Filed under Recipes, Snacks
Here goes another “complete macro plate”! A very warming filling meal great for any cold day…
I first sauteed some sliced onion on oil with a pinch of salt and then added roughly chopped veggies – carrot, burdock root and green savoy cabbage, and sauteed them all for a while together, in a heavy cast iron pot. Then I added cubes of smoked tofu and a substantial amount of sauerkraut. I filled the pot with enough water to almost cover the vegetables, sprinkled some dried thyme and tamari soy sauce on top, put the heavy lid on and let the stew gently simmer for perhaps half an hour. Towards the end I heated oil in a pan and after it warmed up I stirred in a couple tablespoons of corn flour to create a base for a simple thickener for the stew. Once the flour starts turning golden and emitting a roasted smell, you can carefully pour in some water until you get a thick creamy sauce. Stir well to prevent lumps from forming while cooking the sauce for a couple minutes. When the stew is ready, mix the sauce into the veggies and tofu and cook all together for another five minutes or so. Done!
I also had some steamed chinese cabbage to balance the heavy grounding energy of the stew, served with a sauce of white (shiro) miso, tahini and lemon (you could eat the sauce raw, or let it come to boil in a little pan, that way the miso will be easier on your digestion). There was also pressure cooked brown rice with roasted sesame seeds.

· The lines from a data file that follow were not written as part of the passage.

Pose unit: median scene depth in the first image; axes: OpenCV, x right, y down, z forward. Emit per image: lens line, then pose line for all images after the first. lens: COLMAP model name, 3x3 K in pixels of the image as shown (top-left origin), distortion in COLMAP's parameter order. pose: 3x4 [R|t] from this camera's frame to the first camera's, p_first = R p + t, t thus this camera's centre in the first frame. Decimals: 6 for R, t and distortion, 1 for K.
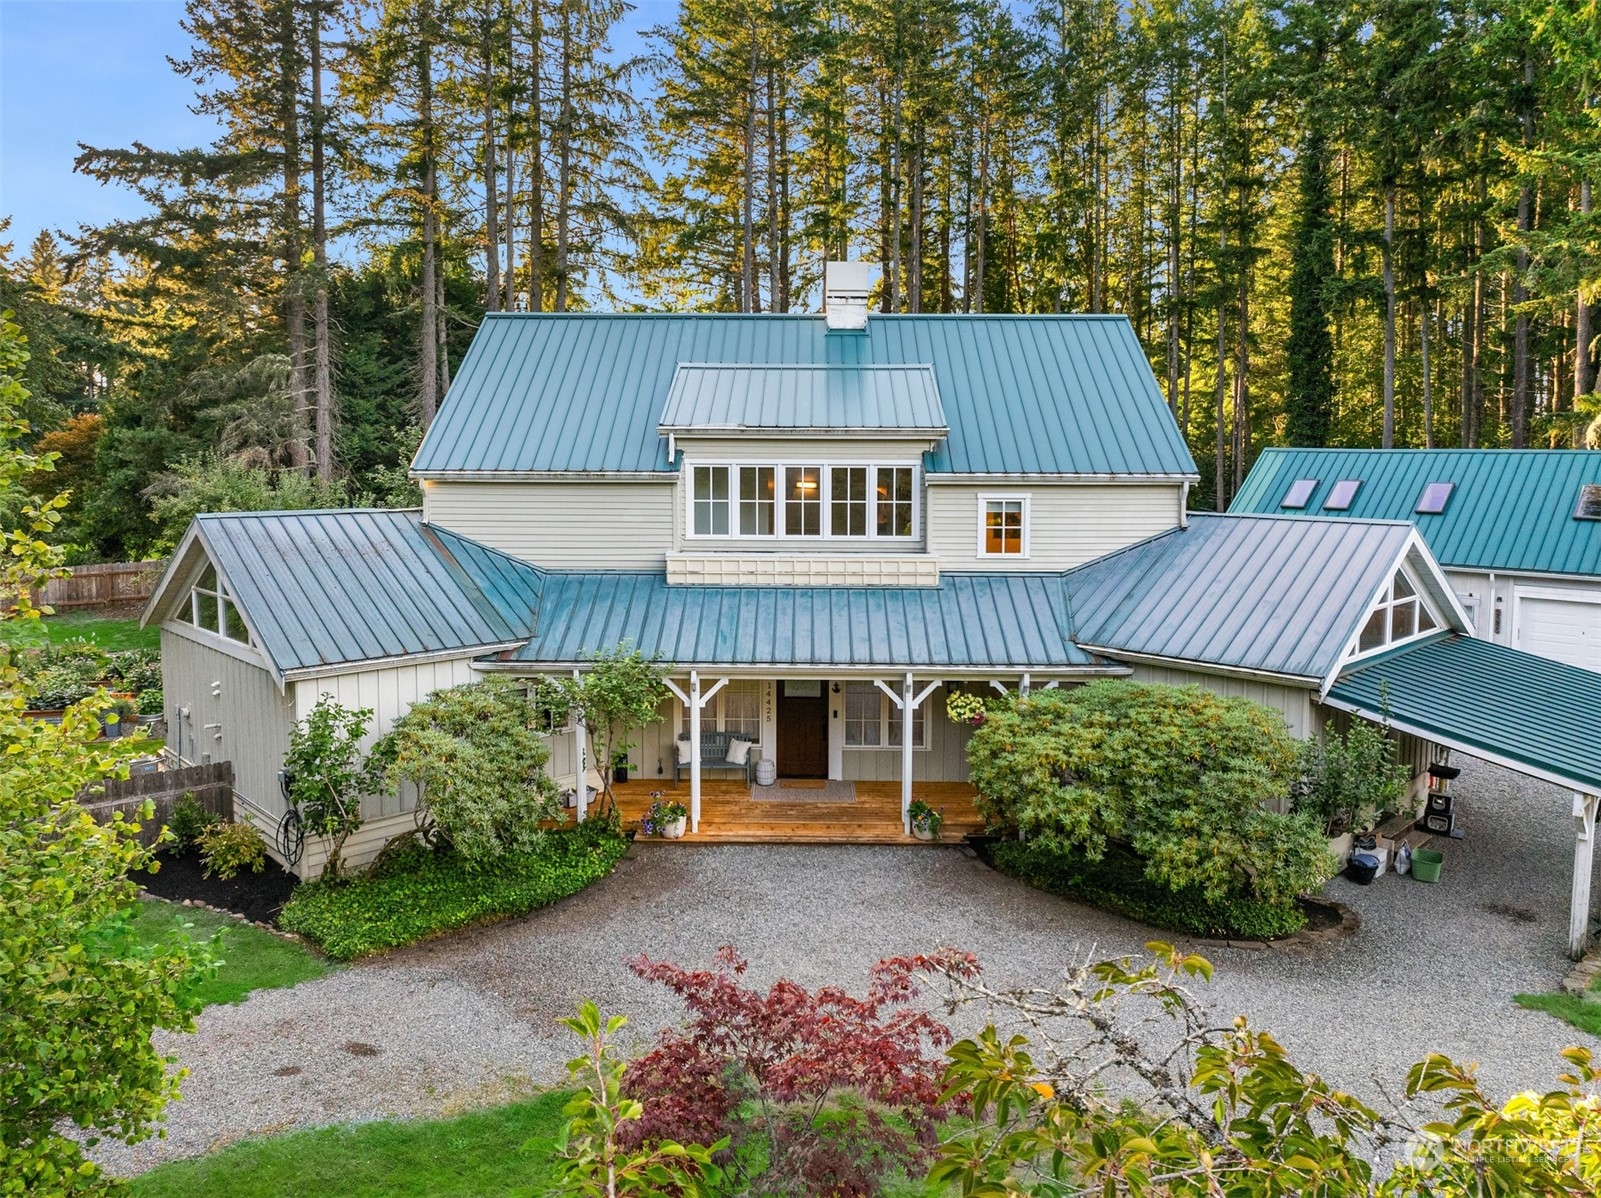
lens RADIAL K [[1141.1, 0, 800.5], [0, 1141.1, 599.0], [0, 0, 1]] dist [-0.025514, 0.002120]
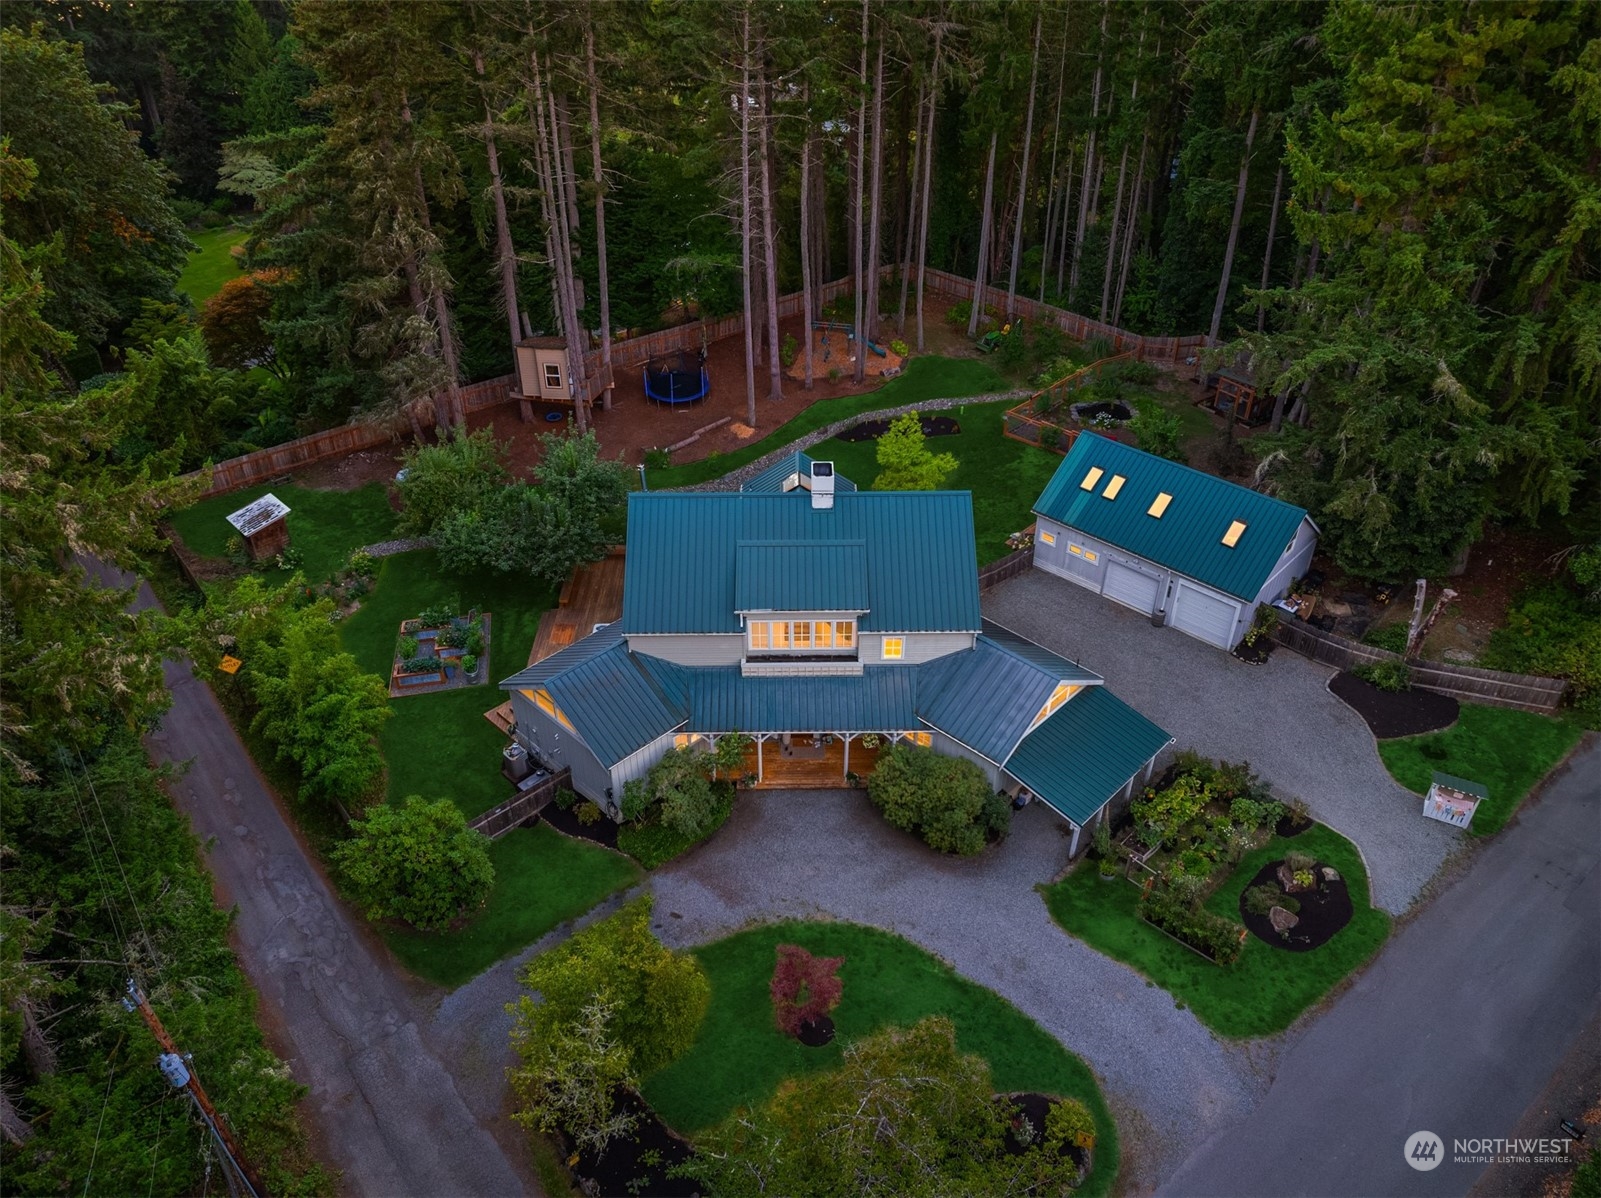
lens RADIAL K [[1149.3, 0, 801.1], [0, 1149.3, 605.9], [0, 0, 1]] dist [-0.005223, -0.040516]
pose [[0.999673, -0.017872, 0.018293, -0.044357], [0.006630, 0.871949, 0.489551, -1.400859], [-0.024700, -0.489270, 0.871783, -1.027772]]
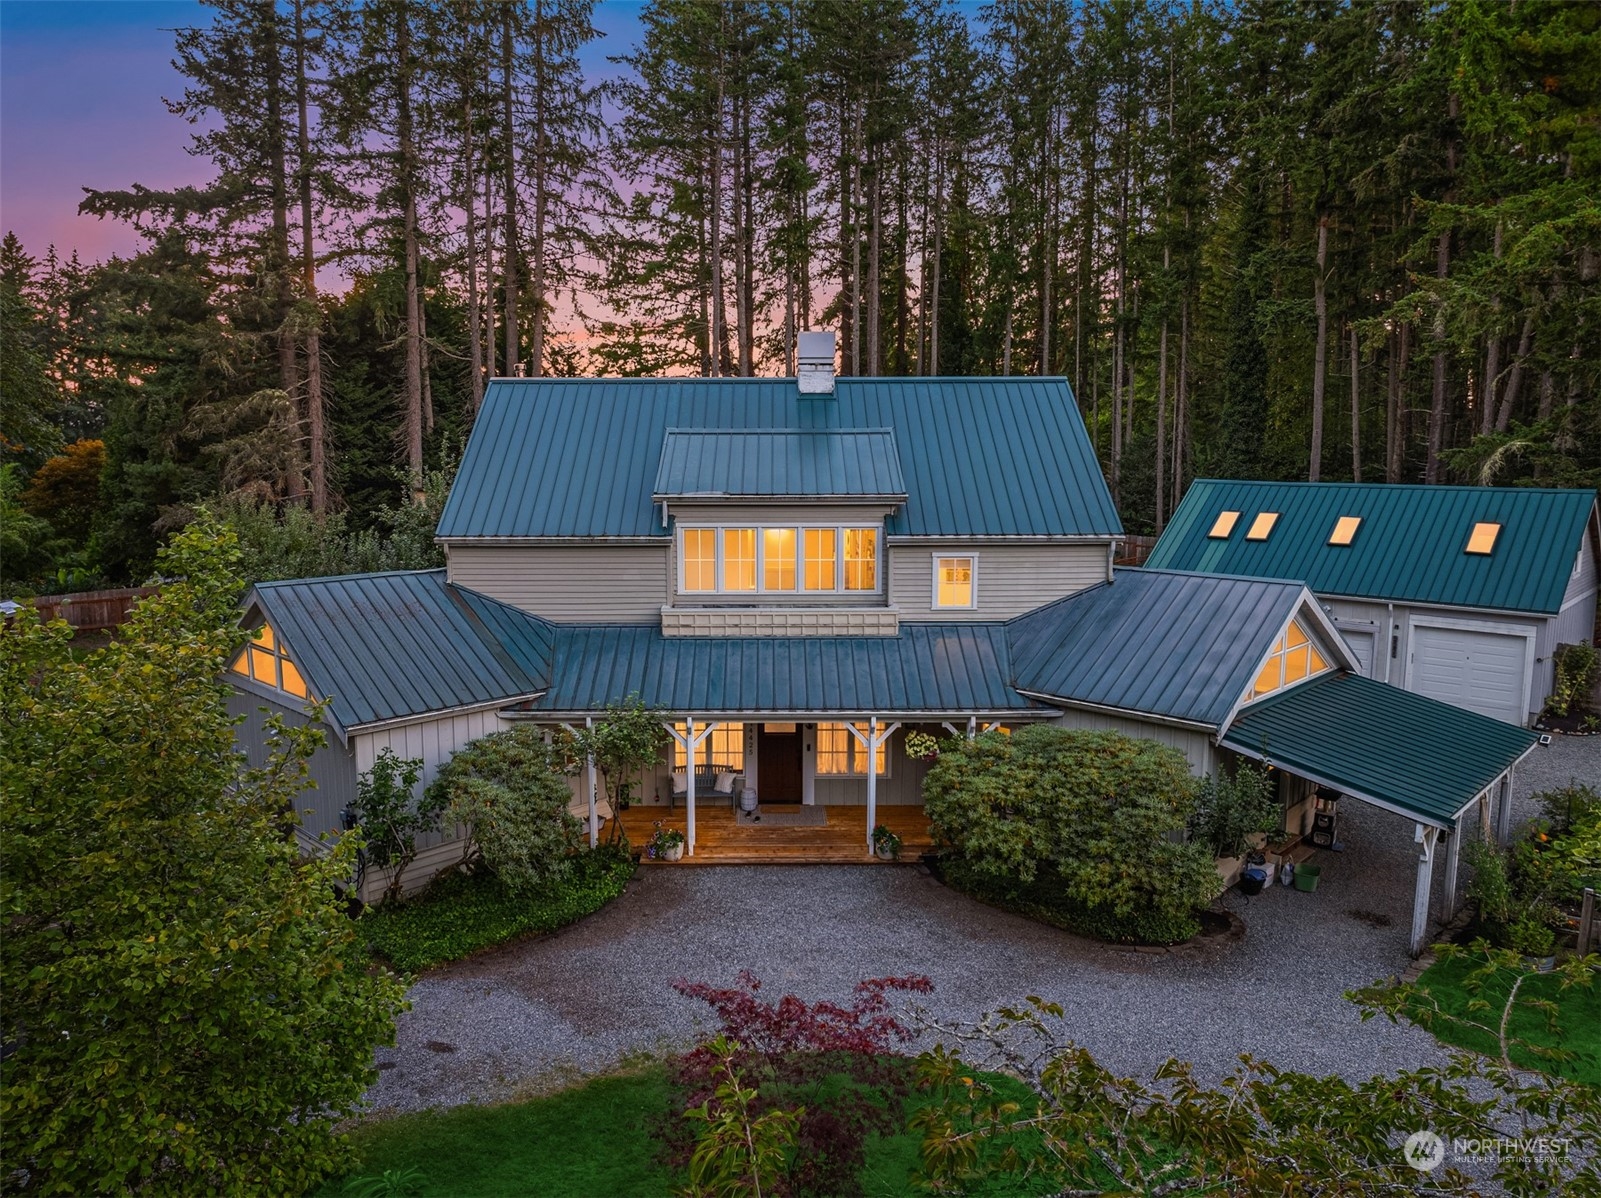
lens RADIAL K [[1149.3, 0, 801.1], [0, 1149.3, 605.9], [0, 0, 1]] dist [-0.005223, -0.040516]
pose [[0.999130, 0.001243, 0.041686, -0.027817], [-0.002336, 0.999655, 0.026179, -0.079154], [-0.041639, -0.026253, 0.998788, -0.170678]]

Since I try to avoid potatoes for their weakening effect and alkaloid content, I like to make oven fries from all kinds of vegetables, of course, not all of them are suited for this purpose. What works great are pretty much any root vegetables, especially carrot and parsnip. Also sweet potatoes, naturally, because they resemble standard potatoes so much. Also pumpkin, because it´s so high in starch. That´s actually the main criteria: it has to be starchy! 😀
Here I cut up carrot, pumpkin and sweet potato into the shape of french fries and marinated them for a few hours in some oil with salt and ground cumin, lovely, trust me! 🙂 Then I baked them on a tray in the oven, using a parchment paper, and turning them every 10 or 15 minutes to bake evenly. About 180-200°C and 30-50 minutes should work – but every oven is different.
I had the fries with millet cooked together with some already cooked dried chestnuts (yeah, they really were somewhere there!) and gomasio.